Do I want a doctor to cede control in an operation to a robot? Probably not. Diagnosis? Not without human review. Only humans have a sense of what is sensible! How about prescribing? Ditto. I prefer the physician to not only make the decision, albeit aided by the computer system, but also to discuss it with me, because in teaching me how and why he chose a certain medication or treatment, he's rethinking it in a way that is useful to him and may cause him to realize something extra he might at first have missed (Feminists out there, I'd have used "she" and "her" if I had a female physician). "Thinking out loud" is often the most useful kind.

Artificial intelligence, once it gets on a par with us as a conversationalist, will still be quite different from us, so it could provide a very useful function: serving as a "straight man" to our musings, asking questions no human would think to ask, and adding a powerful level of synergy. A very neglected area of ergonomics has been to determine what tasks humans will always do better than machinery, and which tasks should be at the top of the list for turning over to machines. The various Zooniverse projects, citizen science at its best, primarily take advantage of our superior visual abilities. We can recognize the difference between spiral and elliptical galaxies at a glance; or different kinds of beetles; or see that a certain black-and-white blob is a rock and its shadow rather than a penguin.

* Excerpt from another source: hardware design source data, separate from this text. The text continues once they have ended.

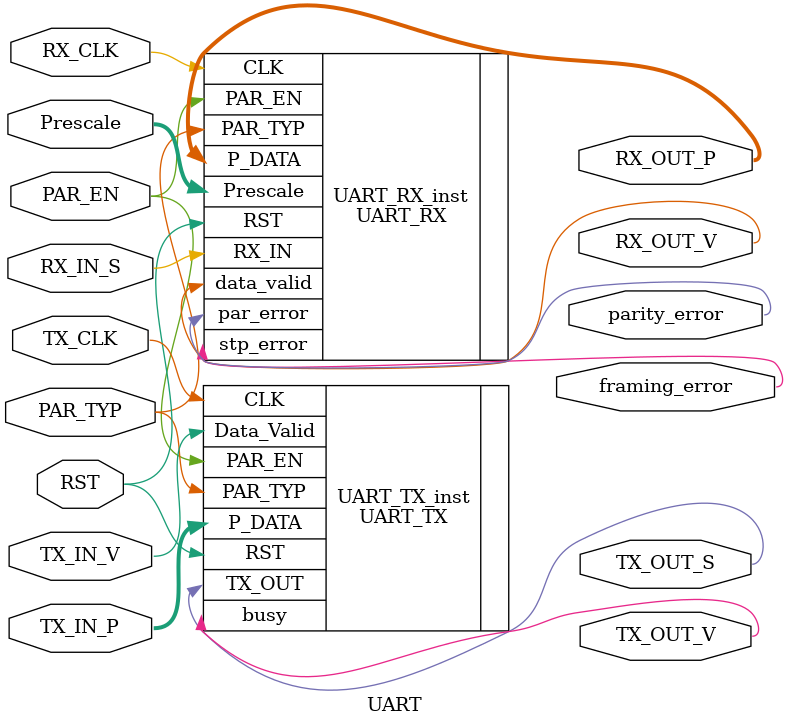
<source format=v>
module UART # ( parameter DATA_WIDTH = 8 )
(
    input  wire                    TX_CLK,
    input  wire                    RX_CLK,
    input  wire                    RST,
    input  wire                    PAR_TYP,
    input  wire                    PAR_EN,
    input  wire  [5:0]             Prescale,
    input  wire  [DATA_WIDTH-1:0]  TX_IN_P,
    input  wire                    TX_IN_V,
    input  wire                    RX_IN_S,
    output wire                    TX_OUT_S,
    output wire                    TX_OUT_V,
    output wire                    RX_OUT_V,
    output wire  [DATA_WIDTH-1:0]  RX_OUT_P,
    output  wire                   parity_error,
    output  wire                   framing_error
    
);

UART_TX #(.DATA_WIDTH(DATA_WIDTH)
) UART_TX_inst (
    .CLK(TX_CLK),
    .RST(RST),
    .P_DATA(TX_IN_P),
    .PAR_EN(PAR_EN),
    .Data_Valid(TX_IN_V),
    .PAR_TYP(PAR_TYP),
    .TX_OUT(TX_OUT_S),
    .busy(TX_OUT_V)
);

UART_RX #(.DATA_WIDTH(DATA_WIDTH)
) UART_RX_inst (
    .CLK(RX_CLK),
    .RST(RST),
    .RX_IN(RX_IN_S),
    .PAR_EN(PAR_EN),
    .PAR_TYP(PAR_TYP),
    .Prescale(Prescale),
    .P_DATA(RX_OUT_P),
    .data_valid(RX_OUT_V),
    .par_error(parity_error),
    .stp_error(framing_error)
);

endmodule


</source>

Some might see The Glass Cage as a Luddite polemic. Not at all. Mr. Carr points out that we are a technological species. We can't live without it. Even the prototypical "cave man" was no naked savage killing prey with teeth and fingernails. The tool kit of Paleozoic people included dozens of tools that require skill to produce but reduce either the effort or the danger of doing the work. I, for one, am glad of today's technologies. I am equally glad that I can pick and choose which to use and which to ignore. Looking around the room I am writing in, I see several thousand objects, nearly all artifacts. Only the insect collection and a few shelves of mineral and fossil specimens are not technologically produced (though I used technology to mount and display them!).

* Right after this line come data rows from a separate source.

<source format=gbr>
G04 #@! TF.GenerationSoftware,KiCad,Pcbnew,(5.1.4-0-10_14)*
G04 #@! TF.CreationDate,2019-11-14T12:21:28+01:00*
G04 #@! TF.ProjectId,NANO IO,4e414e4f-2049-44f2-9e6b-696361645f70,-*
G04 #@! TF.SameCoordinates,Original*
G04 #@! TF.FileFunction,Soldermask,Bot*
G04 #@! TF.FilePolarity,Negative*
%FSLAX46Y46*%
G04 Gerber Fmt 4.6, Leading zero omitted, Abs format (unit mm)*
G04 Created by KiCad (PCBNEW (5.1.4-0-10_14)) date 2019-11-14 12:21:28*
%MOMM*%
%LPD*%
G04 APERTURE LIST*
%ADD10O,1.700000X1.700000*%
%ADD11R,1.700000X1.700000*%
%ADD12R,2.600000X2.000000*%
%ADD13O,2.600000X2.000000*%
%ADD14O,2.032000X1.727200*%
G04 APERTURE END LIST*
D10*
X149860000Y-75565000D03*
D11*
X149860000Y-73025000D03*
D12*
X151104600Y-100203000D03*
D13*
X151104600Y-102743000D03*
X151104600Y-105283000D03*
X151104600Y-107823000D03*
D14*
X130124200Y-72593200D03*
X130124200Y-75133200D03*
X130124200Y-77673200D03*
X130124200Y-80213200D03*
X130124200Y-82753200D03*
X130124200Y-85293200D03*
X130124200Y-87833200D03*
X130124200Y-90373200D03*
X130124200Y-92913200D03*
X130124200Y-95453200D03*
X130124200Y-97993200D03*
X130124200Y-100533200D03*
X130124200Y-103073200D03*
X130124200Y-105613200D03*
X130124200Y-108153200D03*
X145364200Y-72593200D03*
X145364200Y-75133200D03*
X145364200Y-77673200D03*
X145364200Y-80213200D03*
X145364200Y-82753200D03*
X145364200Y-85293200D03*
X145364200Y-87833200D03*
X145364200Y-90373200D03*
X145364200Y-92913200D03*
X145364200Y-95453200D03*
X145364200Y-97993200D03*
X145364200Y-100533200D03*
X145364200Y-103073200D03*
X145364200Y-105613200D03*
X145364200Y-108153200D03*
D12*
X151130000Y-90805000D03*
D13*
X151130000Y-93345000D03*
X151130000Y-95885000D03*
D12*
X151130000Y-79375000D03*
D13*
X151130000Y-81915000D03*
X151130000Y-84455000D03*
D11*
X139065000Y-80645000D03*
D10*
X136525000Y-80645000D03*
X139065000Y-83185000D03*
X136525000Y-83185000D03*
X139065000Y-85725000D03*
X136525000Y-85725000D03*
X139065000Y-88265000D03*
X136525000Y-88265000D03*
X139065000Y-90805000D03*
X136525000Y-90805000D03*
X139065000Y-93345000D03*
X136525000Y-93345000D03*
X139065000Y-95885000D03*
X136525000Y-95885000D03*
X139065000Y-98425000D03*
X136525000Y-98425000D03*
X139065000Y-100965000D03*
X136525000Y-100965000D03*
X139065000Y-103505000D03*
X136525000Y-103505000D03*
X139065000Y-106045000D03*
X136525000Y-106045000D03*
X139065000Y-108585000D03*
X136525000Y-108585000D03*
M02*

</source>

Physically we are more "gracile" (that is, thinner and weaker) than the Cro-Magnons of just 20,000 years ago. They are called "modern" in an anthropological sense, but the technologies they inherited from their ancestors, and added to in following millennia, resulted in a modern civilization in which we don't need the great strength they required for day-to-day living. Our teeth are a little smaller, and as our jaws shorten, most of us need our wisdom teeth removed. All this results from technology. Will this age of intelligent machines cause our brains to atrophy? It's not likely. Our descendants will probably think differently than we do, just as we think differently than our grandparents who mostly grew up without radio, television, airplanes or automobiles.

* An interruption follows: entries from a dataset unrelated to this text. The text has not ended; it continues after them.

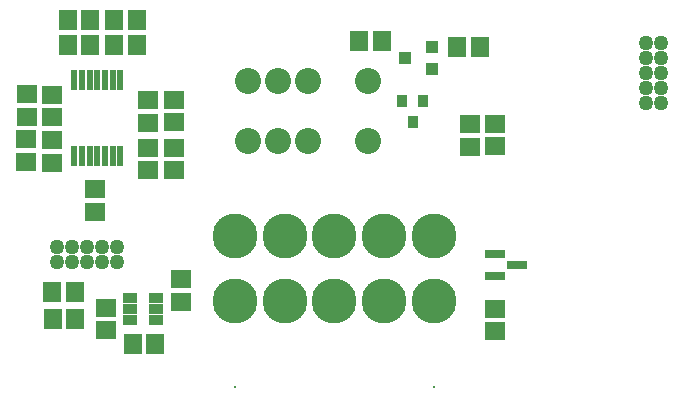
<source format=gbs>
G04*
G04 #@! TF.GenerationSoftware,Altium Limited,CircuitStudio,1.5.2 (30)*
G04*
G04 Layer_Color=16711935*
%FSLAX25Y25*%
%MOIN*%
G70*
G01*
G75*
%ADD33C,0.14973*%
%ADD34C,0.00800*%
%ADD35C,0.05000*%
%ADD36C,0.08674*%
%ADD37R,0.05918X0.06706*%
%ADD38R,0.06706X0.05918*%
%ADD39R,0.04973X0.03359*%
%ADD40R,0.03556X0.04343*%
%ADD41R,0.02178X0.06706*%
%ADD42R,0.03950X0.03950*%
%ADD43R,0.06902X0.02965*%
D33*
X103543Y23811D02*
D03*
X87008D02*
D03*
X120079D02*
D03*
X153150D02*
D03*
X136614D02*
D03*
X87008Y45465D02*
D03*
X103543D02*
D03*
X120079D02*
D03*
X136614D02*
D03*
X153150D02*
D03*
D34*
Y-4929D02*
D03*
X87008D02*
D03*
D35*
X27780Y36998D02*
D03*
Y41998D02*
D03*
X32780D02*
D03*
Y36998D02*
D03*
X42780D02*
D03*
X47780D02*
D03*
Y41998D02*
D03*
X42780D02*
D03*
X37780D02*
D03*
Y36998D02*
D03*
X228782Y100000D02*
D03*
X223782D02*
D03*
Y105000D02*
D03*
Y110000D02*
D03*
X228782D02*
D03*
Y105000D02*
D03*
Y95000D02*
D03*
X223782D02*
D03*
Y90000D02*
D03*
X228782D02*
D03*
D36*
X131349Y97232D02*
D03*
X111349D02*
D03*
X101349D02*
D03*
X91349D02*
D03*
Y77232D02*
D03*
X101349D02*
D03*
X111349D02*
D03*
X131349D02*
D03*
D37*
X33640Y17800D02*
D03*
X26160D02*
D03*
X33540Y26900D02*
D03*
X26060D02*
D03*
X38632Y109035D02*
D03*
X31152D02*
D03*
Y117635D02*
D03*
X38632D02*
D03*
X128409Y110632D02*
D03*
X135889D02*
D03*
X160985Y108531D02*
D03*
X168465D02*
D03*
X54232Y109035D02*
D03*
X46752D02*
D03*
Y117635D02*
D03*
X54232D02*
D03*
X52954Y9564D02*
D03*
X60435D02*
D03*
D38*
X69100Y23660D02*
D03*
Y31140D02*
D03*
X57828Y83322D02*
D03*
Y90802D02*
D03*
X58028Y67522D02*
D03*
Y75002D02*
D03*
X66580Y74984D02*
D03*
Y67504D02*
D03*
X66528Y90902D02*
D03*
Y83422D02*
D03*
X26103Y92493D02*
D03*
Y85013D02*
D03*
X17603Y85212D02*
D03*
Y92693D02*
D03*
X17401Y70281D02*
D03*
Y77761D02*
D03*
X26003Y77393D02*
D03*
Y69913D02*
D03*
X44000Y21540D02*
D03*
Y14060D02*
D03*
X40400Y61140D02*
D03*
Y53660D02*
D03*
X173745Y75420D02*
D03*
Y82901D02*
D03*
X165445Y75320D02*
D03*
Y82801D02*
D03*
X173700Y13860D02*
D03*
Y21340D02*
D03*
D39*
X52073Y24931D02*
D03*
Y21191D02*
D03*
Y17451D02*
D03*
X60735D02*
D03*
Y21191D02*
D03*
Y24931D02*
D03*
D40*
X149743Y90543D02*
D03*
X142657D02*
D03*
X146200Y83457D02*
D03*
D41*
X33336Y97461D02*
D03*
Y72265D02*
D03*
X35895Y97461D02*
D03*
X38454D02*
D03*
X41013D02*
D03*
X43572D02*
D03*
X46131D02*
D03*
X48691D02*
D03*
X41013Y72265D02*
D03*
X35895D02*
D03*
X38454D02*
D03*
X43572D02*
D03*
X46131D02*
D03*
X48691D02*
D03*
D42*
X152614Y101014D02*
D03*
Y108494D02*
D03*
X143598Y104754D02*
D03*
D43*
X173558Y32160D02*
D03*
Y39640D02*
D03*
X180842Y35900D02*
D03*
M02*

</source>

I'm thinking of my own grandparents, here, all of whom were born in the late 1800s. I know most millennials are of an age to be my own grandchildren. We got our first television when I was 8 years old. Black and white, in a console the size of a divan. Our phone was on a party line. The most local of calls were made by clicking the button 1, 2, 3, or 4 times. "In-exchange" calls needed only 4 or 5 digits. All long distance calls went through an operator. So the change in the "thought world" of today's young adults is as different from mine as mine is from my own grandparents. It is another side of progress. So the book is more of a call to enter the future thoughtfully. We are creating it, after all.